▶ **Data for review**:
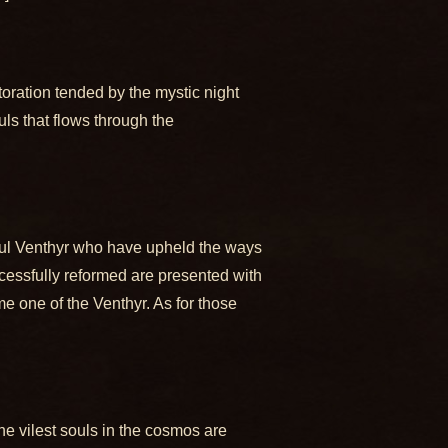
storation tended by the mystic night
ls that flows through the
rful Venthyr who have upheld the ways
uccessfully reformed are presented with
me one of the Venthyr. As for those
the vilest souls in the cosmos are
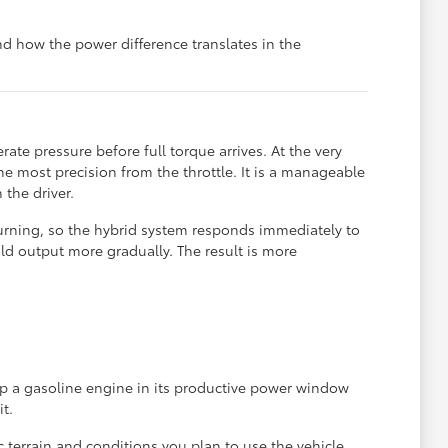
 how the power difference translates in the
e pressure before full torque arrives. At the very
he most precision from the throttle. It is a manageable
the driver.
urning, so the hybrid system responds immediately to
ld output more gradually. The result is more
eep a gasoline engine in its productive power window
t.
 terrain and conditions you plan to use the vehicle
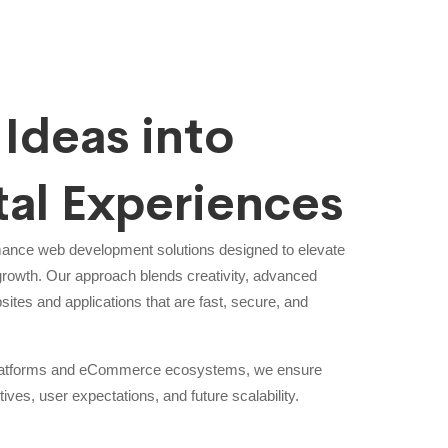
Ideas into
tal Experiences
mance web development solutions designed to elevate
growth. Our approach blends creativity, advanced
sites and applications that are fast, secure, and
 platforms and eCommerce ecosystems, we ensure
tives, user expectations, and future scalability.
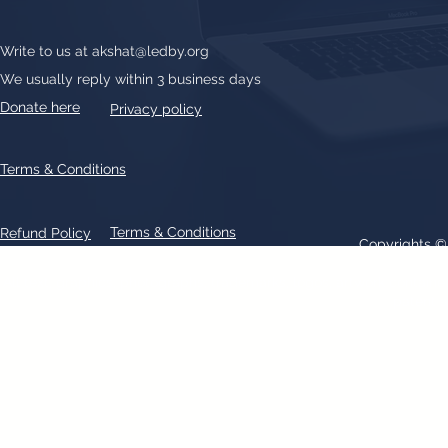
Write to us at
akshat@ledby.org
We usually reply within 3 business days
Donate here
Privacy policy
Terms & Conditions
Terms & Conditions
Refund Policy
Copyrights 
All text, graphics, photographs, trademarks, logos, artwork contain
patent 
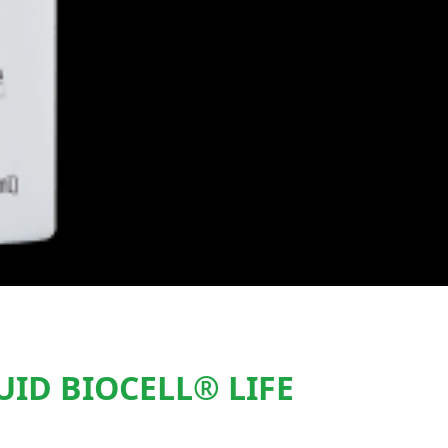
ID BIOCELL® LIFE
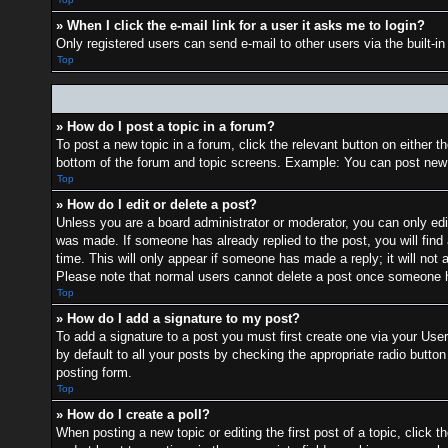
» When I click the e-mail link for a user it asks me to login?
Only registered users can send e-mail to other users via the built-i
Top
» How do I post a topic in a forum?
To post a new topic in a forum, click the relevant button on either 
bottom of the forum and topic screens. Example: You can post new t
Top
» How do I edit or delete a post?
Unless you are a board administrator or moderator, you can only edit
was made. If someone has already replied to the post, you will find 
time. This will only appear if someone has made a reply; it will not 
Please note that normal users cannot delete a post once someone h
Top
» How do I add a signature to my post?
To add a signature to a post you must first create one via your Us
by default to all your posts by checking the appropriate radio button
posting form.
Top
» How do I create a poll?
When posting a new topic or editing the first post of a topic, click t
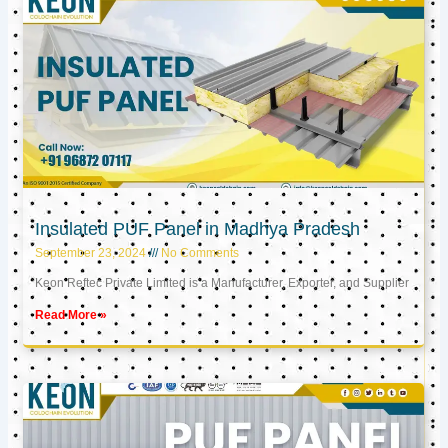
Insulated PUF Panel in Madhya Pradesh
September 23, 2024
No Comments
Keon Reftec Private Limited is a Manufacturer, Exporter, and Supplier
Read More »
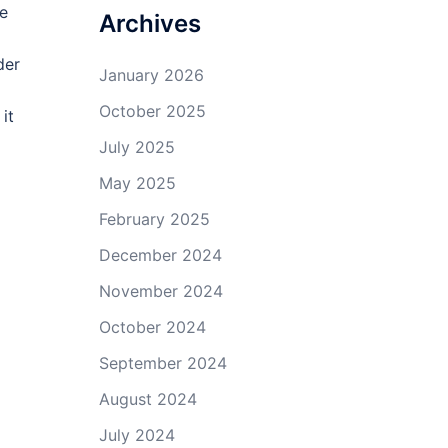
ye
Archives
der
January 2026
October 2025
it
July 2025
May 2025
February 2025
December 2024
November 2024
October 2024
September 2024
August 2024
July 2024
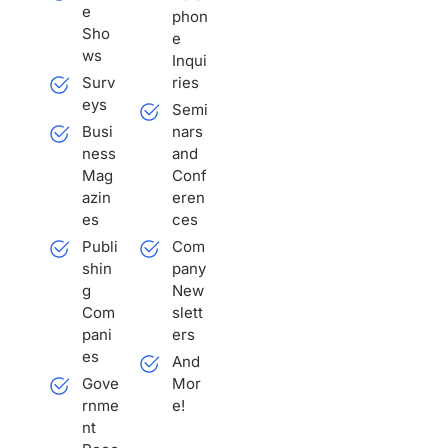
e
phon
Sho
e
ws
Inqui
Surv
ries
eys
Semi
Busi
nars
ness
and
Mag
Conf
azin
eren
es
ces
Publi
Com
shin
pany
g
New
Com
slett
pani
ers
es
And
Gove
Mor
rnme
e!
nt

▶ **What the task requires**:
Count the lines of the records above in which the word "that" appears, and reply with the number alone.

▶ **Answer**:
3